TASK REQUIREMENTS
Pick out and copy each line below that contains the word "Cattiva". Matches must agree in letter case.

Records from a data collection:
- Opening Delimiter -
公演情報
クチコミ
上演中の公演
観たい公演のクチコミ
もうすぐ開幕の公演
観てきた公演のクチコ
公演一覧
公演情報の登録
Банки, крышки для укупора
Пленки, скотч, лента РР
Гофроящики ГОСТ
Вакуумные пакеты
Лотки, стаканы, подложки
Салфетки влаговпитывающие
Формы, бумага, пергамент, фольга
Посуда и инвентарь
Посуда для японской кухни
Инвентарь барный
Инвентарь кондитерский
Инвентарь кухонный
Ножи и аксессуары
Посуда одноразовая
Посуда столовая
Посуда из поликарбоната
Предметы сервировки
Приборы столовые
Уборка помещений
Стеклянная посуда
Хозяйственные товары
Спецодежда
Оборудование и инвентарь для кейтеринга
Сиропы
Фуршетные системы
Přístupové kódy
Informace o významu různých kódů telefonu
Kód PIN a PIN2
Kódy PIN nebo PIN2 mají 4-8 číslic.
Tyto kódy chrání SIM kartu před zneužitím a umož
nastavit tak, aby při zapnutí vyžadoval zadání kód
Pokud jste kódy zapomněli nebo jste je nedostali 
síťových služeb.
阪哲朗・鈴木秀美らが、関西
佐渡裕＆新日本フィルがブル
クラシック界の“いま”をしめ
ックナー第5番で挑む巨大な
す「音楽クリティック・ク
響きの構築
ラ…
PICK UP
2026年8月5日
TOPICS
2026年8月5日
- Closing Delimiter -
- Opening Delimiter -
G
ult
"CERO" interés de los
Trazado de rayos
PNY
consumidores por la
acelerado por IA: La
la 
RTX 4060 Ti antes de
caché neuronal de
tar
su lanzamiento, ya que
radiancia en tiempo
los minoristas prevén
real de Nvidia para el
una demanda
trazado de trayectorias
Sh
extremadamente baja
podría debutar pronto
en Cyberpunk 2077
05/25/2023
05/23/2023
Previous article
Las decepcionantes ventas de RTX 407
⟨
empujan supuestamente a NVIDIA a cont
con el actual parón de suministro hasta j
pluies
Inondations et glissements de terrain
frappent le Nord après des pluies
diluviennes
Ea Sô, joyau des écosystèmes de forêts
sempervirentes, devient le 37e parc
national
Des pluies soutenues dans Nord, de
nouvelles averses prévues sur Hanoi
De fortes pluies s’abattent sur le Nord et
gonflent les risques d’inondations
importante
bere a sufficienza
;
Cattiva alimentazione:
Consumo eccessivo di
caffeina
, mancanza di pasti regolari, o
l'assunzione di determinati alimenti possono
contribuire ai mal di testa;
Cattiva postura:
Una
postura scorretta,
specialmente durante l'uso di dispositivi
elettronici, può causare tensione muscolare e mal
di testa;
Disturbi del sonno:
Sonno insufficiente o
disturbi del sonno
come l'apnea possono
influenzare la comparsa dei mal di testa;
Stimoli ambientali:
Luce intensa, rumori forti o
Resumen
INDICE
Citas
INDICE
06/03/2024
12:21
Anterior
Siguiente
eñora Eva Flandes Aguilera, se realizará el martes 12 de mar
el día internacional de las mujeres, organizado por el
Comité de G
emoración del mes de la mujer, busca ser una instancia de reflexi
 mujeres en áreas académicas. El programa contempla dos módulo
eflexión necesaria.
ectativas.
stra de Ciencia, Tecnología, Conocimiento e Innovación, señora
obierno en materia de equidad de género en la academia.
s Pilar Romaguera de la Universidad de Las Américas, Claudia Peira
- Closing Delimiter -
- Opening Delimiter -
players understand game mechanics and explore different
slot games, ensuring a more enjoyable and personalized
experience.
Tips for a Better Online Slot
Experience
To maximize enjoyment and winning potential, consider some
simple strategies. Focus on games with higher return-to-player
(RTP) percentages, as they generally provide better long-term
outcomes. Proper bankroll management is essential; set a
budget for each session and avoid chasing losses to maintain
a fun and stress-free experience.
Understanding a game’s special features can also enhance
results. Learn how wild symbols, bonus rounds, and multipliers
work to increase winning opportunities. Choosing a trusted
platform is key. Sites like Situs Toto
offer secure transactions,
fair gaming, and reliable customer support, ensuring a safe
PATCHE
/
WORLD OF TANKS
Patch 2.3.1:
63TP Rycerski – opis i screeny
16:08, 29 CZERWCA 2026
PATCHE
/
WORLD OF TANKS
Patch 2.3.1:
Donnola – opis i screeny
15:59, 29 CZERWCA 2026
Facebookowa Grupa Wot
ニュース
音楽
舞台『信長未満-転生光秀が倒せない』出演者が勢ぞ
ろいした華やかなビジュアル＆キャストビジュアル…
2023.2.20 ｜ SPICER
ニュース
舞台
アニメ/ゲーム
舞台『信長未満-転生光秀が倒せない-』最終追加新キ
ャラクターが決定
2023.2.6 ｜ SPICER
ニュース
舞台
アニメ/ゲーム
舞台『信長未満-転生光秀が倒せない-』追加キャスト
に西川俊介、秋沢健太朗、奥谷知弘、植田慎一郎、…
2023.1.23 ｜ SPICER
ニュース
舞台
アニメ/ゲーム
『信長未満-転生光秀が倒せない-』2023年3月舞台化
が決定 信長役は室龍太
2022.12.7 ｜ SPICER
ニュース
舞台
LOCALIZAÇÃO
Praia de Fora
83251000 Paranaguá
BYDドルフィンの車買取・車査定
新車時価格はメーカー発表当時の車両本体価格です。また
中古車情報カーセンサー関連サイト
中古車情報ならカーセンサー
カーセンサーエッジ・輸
- Closing Delimiter -
ANSWER SPACE
Cattiva alimentazione:
Cattiva postura:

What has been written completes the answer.